A hack writer is a term that massively pre-dates the usage of the word hack in technology, often used to describe journalists or pulp novelists, so I would assume that it is a deliberate play on words marrying more than one meaning of hack.
Which would also mean that the term "hacking text" in this context is itself a bit of a hack.
...
edit - I went for a look at old uses of the word hack as it pertains to writing and found that there is another variation in meaning, that of "hack words".
Here it is in use from the 1858 periodical, "The Ladies' Companion", in a passage that as chance would have it is discussing the creative usage of words -
"Of the influence which German literature Jean Paul and others has had on Carlyle enough has been said elsewhere.

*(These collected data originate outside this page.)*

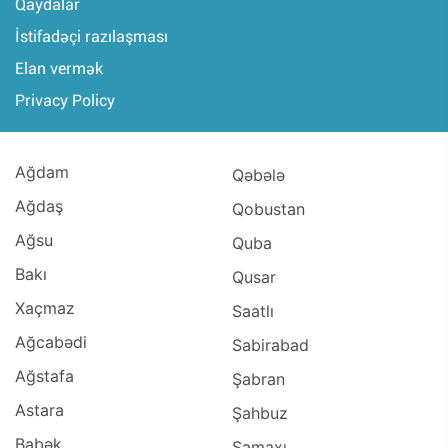
Qaydalar
İstifadəçi razılaşması
Elan vermək
Privacy Policy
Ağdam
Qəbələ
Ağdaş
Qobustan
Ağsu
Quba
Bakı
Qusar
Xaçmaz
Saatlı
Ağcabədi
Sabirabad
Ağstafa
Şabran
Astara
Şahbuz
Babək
Şamaxı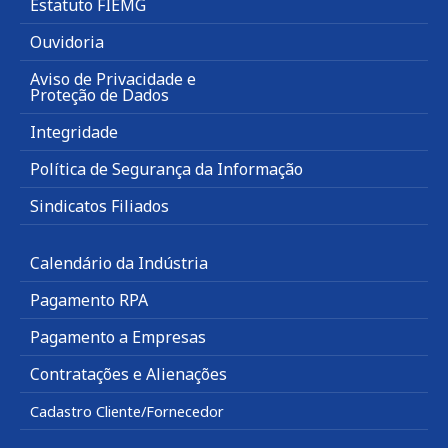
Estatuto FIEMG
Ouvidoria
Aviso de Privacidade e
Proteção de Dados
Integridade
Política de Segurança da Informação
Sindicatos Filiados
Calendário da Indústria
Pagamento RPA
Pagamento a Empresas
Contratações e Alienações
Cadastro Cliente/Fornecedor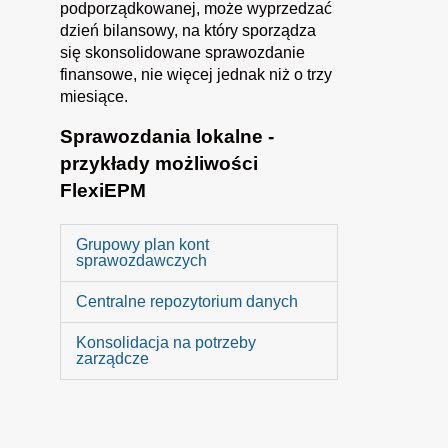
podporządkowanej, może wyprzedzać
dzień bilansowy, na który sporządza
się skonsolidowane sprawozdanie
finansowe, nie więcej jednak niż o trzy
miesiące.
Sprawozdania lokalne -
przykłady możliwości
FlexiEPM
Grupowy plan kont
sprawozdawczych
Centralne repozytorium danych
Konsolidacja na potrzeby
zarządcze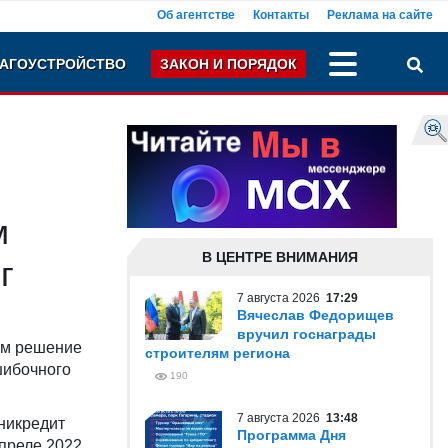
Об агентстве
Контакты
Реклама на сайте
АГОУСТРОЙСТВО
ЗАКОН И ПОРЯДОК
м
В ЦЕНТРЕ ВНИМАНИЯ
г
7 августа 2026
17:29
Вячеслав Федорищев
вручил госнаграды
ым решение
строителям региона
ошибочного
190
7 августа 2026
13:48
никредит
Программа Дня
апреле 2022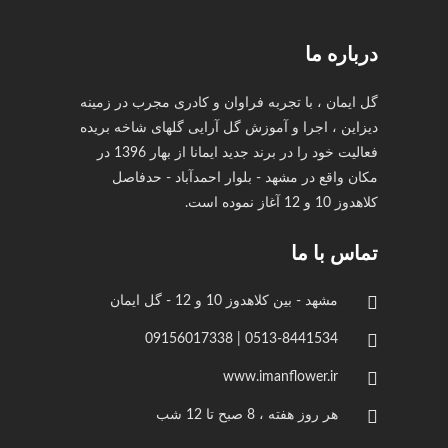
درباره ما
گل ایمان ، با تجربه فراوان و کادری مجرب در زمینه
دیزاین ، اجرا و آموزش گل آرایی گلهای شاخه بریده
فعالیت خود را در برند جدید ایمانا از بهار 1396 در
مکان واقع در مشهد - بلوار احمدآباد - حدفاصل
کلاهدوز 10 و 12 آغاز نموده است.
تماس با ما
مشهد - بین کلاهدوز 10 و 12 - گل ایمان
0513-8441534 | 09156017338
www.imanflower.ir
هر روز هفته ، 8 صبح تا 12 شب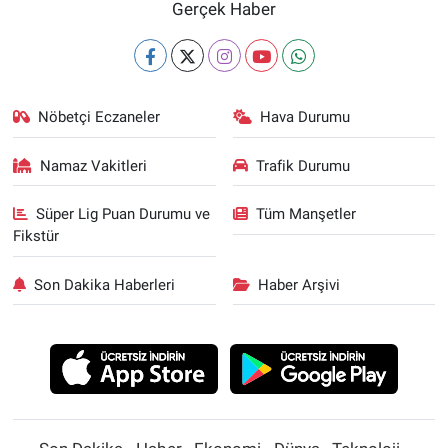
Gerçek Haber
Nöbetçi Eczaneler
Hava Durumu
Namaz Vakitleri
Trafik Durumu
Süper Lig Puan Durumu ve
Tüm Manşetler
Fikstür
Son Dakika Haberleri
Haber Arşivi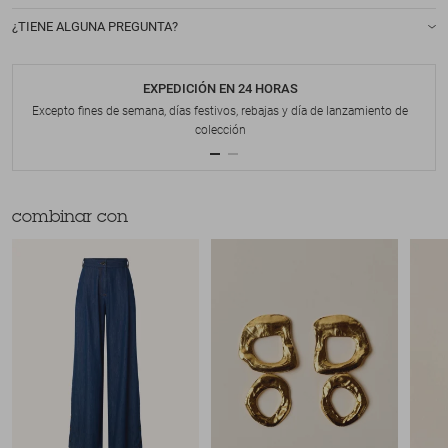
¿TIENE ALGUNA PREGUNTA?
EXPEDICIÓN EN 24 HORAS
Excepto fines de semana, días festivos, rebajas y día de lanzamiento de
colección
combinar con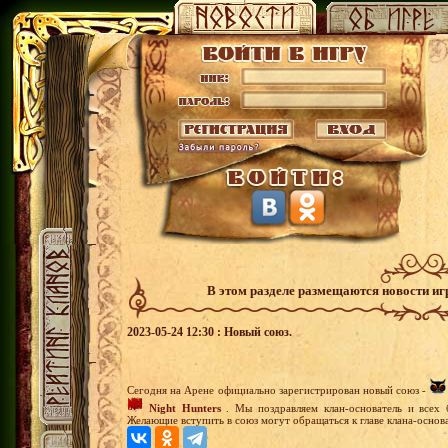
В этом разделе размещаются новости и
2023-05-24 12:30 : Новый союз.
Сегодня на Арене официально зарегистрирован новый союз -
Night Hunters
. Мы поздравляем клан-основатель и всех 
Желающие вступить в союз могут обращаться к главе клана-основа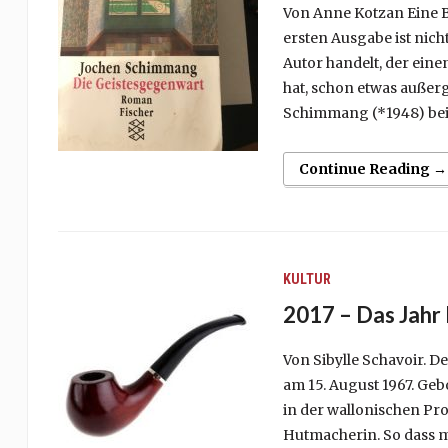
Von Anne Kotzan Eine 
ersten Ausgabe ist nic
Autor handelt, der ein
hat, schon etwas außer
Schimmang (*1948) bei
Continue Reading →
KULTUR
2017 – Das Jahr
Von Sibylle Schavoir. D
am 15. August 1967. Ge
in der wallonischen Pr
Hutmacherin. So dass m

This influence certainly shows itself markedly in his style though by no means detracting from its originality.
It has given to him a somewhat burdensome richness of compound words and a few unfamiliar derivations. He is fond of seizing upon the primary meaning of a word and bringing out that meaning forcibly by contrast and repetition. He introduces innovations of foreign words to a great extent and not unfrequently uses simple ones in an obsolete or new sense.
These may be looked upon as faults but it will be found that his foreign introductions are mostly from languages which form the basis of English having an affinity to accepted English words and that they invariably have a peculiar significance which could not have been given by more common expressions. His obsolete or new senses too show generally an evident reason for their adoption.
He is fond of hack words - a kind of slang of the day; for instance, "sham", "jargon", "gigmanity". He uses such words as watchwords of the time wherein he writes, as bearing in them a nineteenth century view of things."